- **PASSAGE SHOWN**
--- START ---

Bringing 450 mm to reality is not only a daunting task from a technical and manufacturing standpoint, but as we consider the facility infrastructure it becomes apparent that merely scaling the new facility is not a practical option. The size of the 450 mm facility superstructure and related infrastructure consumption projections will simply exceed affordability realities or resource availability constraints.
These roadblocks can be addressed only through standardized solutions developed in collaboration with facility experts across the entire supply chain (Figure 5). M+W, as a leading design/builder of technical facilities, in consultation with G450C, has begun to coordinate with premier semiconductor facility companies around the globe to bring their collective expertise to bear on the most pressing facility issues. These collective companies form F450C.
Figure 5. Bringing 450 mm to reality will require not just a mere scaling of facilities.
Based on discussions to date, suppliers' and IC makers' priorities for pre–competitive cooperation include:
- Pilot projects: "hoist" survey; wet station utilities' actual use to minimize over–engineering; etcher consolidated points of use; and adaptor plate installation.

--- END ---

- **EXERCISE DETAILS**
Reproduce word for word the stretch of the passage on 450 mm facilities from "Bringing 450 mm to reality is" through "resource availability constraints.".

- **INPUT DATA**

--- START ---

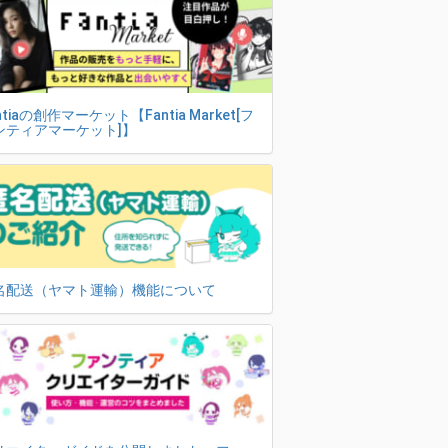
ntiaの創作マーケット【Fantia Market[フ
ンティアマーケット]】
名配送（ヤマト運輸）機能について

--- END ---

- **RESPONSE TO THE EXERCISE**
Bringing 450 mm to reality is not only a daunting task from a technical and manufacturing standpoint, but as we consider the facility infrastructure it becomes apparent that merely scaling the new facility is not a practical option. The size of the 450 mm facility superstructure and related infrastructure consumption projections will simply exceed affordability realities or resource availability constraints.